Once the hacker has a user’s login credentials, they set up a dummy Facebook profile and sends out hundreds of friend requests. When a friend accepts the friend request from the duplicate profile, the hacker will send a message or post with tempting messages to entice a click on the link, such as, “Hey, what exactly are you doing in this video? How embarrassing!” And the cycle continues
Unfortunately, this type of phishing takes place all over the cyberspace, not just Facebook. The scam spreads because people are not aware of it. To protect you from this type of scam, we recommend the following:
Check the URL
Before entering your login credentials or any other personal information into a website be sure you recognize the URL in the browser. If you’re unsure, reach out to the organization or navigate to the website on your own by typing in the correct website domain again. Also, verify the domain is secure.
Protect your device
Keep your malware, firewalls, and virus protection up to date. If you have a Mac, don’t trust the myth that you are immune. All devices need protection. If your computer has been infected with a virus, you need to run anti-virus software to keep your information secure.
After you are done with a session of browsing your news feed, log out.

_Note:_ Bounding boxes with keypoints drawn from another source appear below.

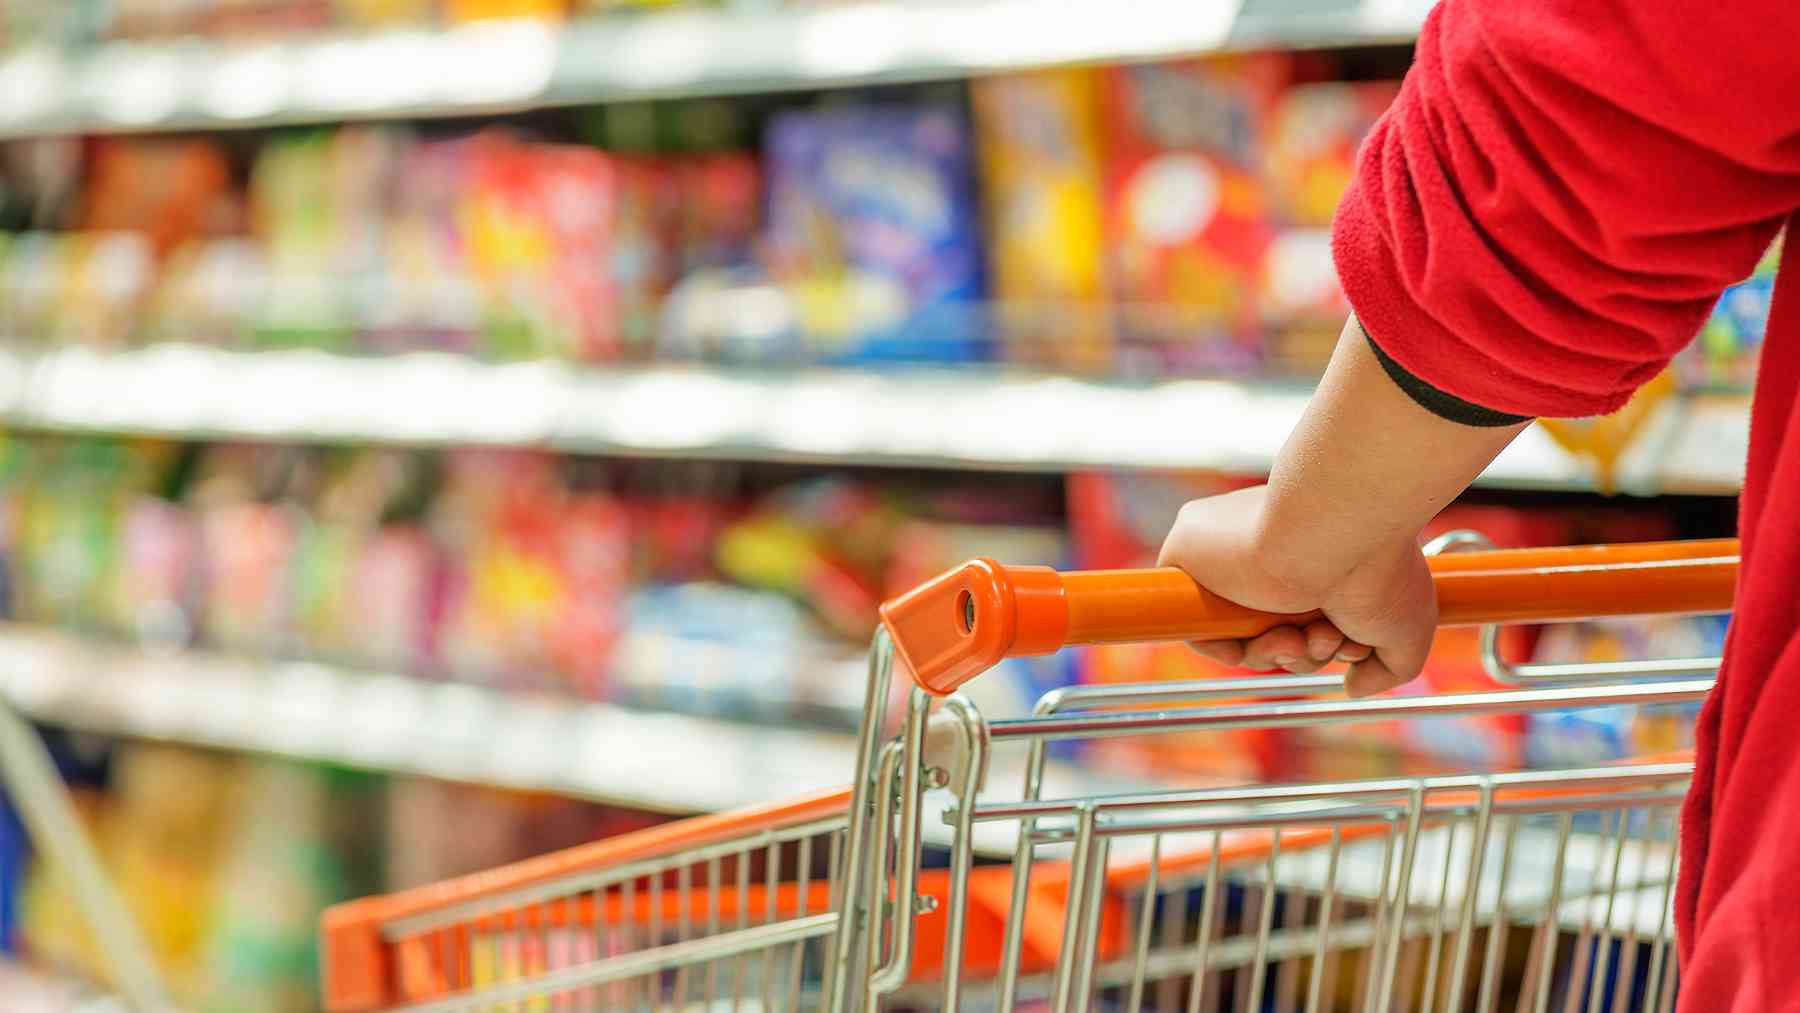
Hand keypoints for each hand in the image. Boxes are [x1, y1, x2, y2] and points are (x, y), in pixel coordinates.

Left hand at [1157, 486, 1437, 696]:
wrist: (1334, 529)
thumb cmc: (1379, 569)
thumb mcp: (1407, 627)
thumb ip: (1388, 667)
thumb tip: (1353, 686)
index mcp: (1314, 556)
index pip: (1303, 619)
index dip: (1324, 646)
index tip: (1350, 645)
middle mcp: (1271, 552)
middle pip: (1272, 633)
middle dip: (1304, 653)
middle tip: (1328, 639)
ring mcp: (1229, 554)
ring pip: (1240, 635)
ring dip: (1277, 653)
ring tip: (1308, 633)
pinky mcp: (1189, 551)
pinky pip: (1195, 625)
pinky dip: (1226, 648)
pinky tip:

That goes for any website you interact with, such as your financial institution or email account.
Check the sender
Always check the email address of the sender before downloading an attachment or giving personal information. This means not just checking the sender name, but clicking into the details to see the senders email address and clicking reply to see the email address your message would go to if you were to reply. There may not be an exact match and that’s OK. However, it should be a red flag if you're receiving an email supposedly from Facebook, but the from email address is from a Gmail account, for instance.
If you’ve been hacked, on Facebook or another website, do what you can to halt the damage, by changing your password, adding additional layers of authentication or notifications when someone logs in to your account.
Knowledge is power! Keep yourself and your personal information safe by using these tips, and share with your friends to spread the awareness.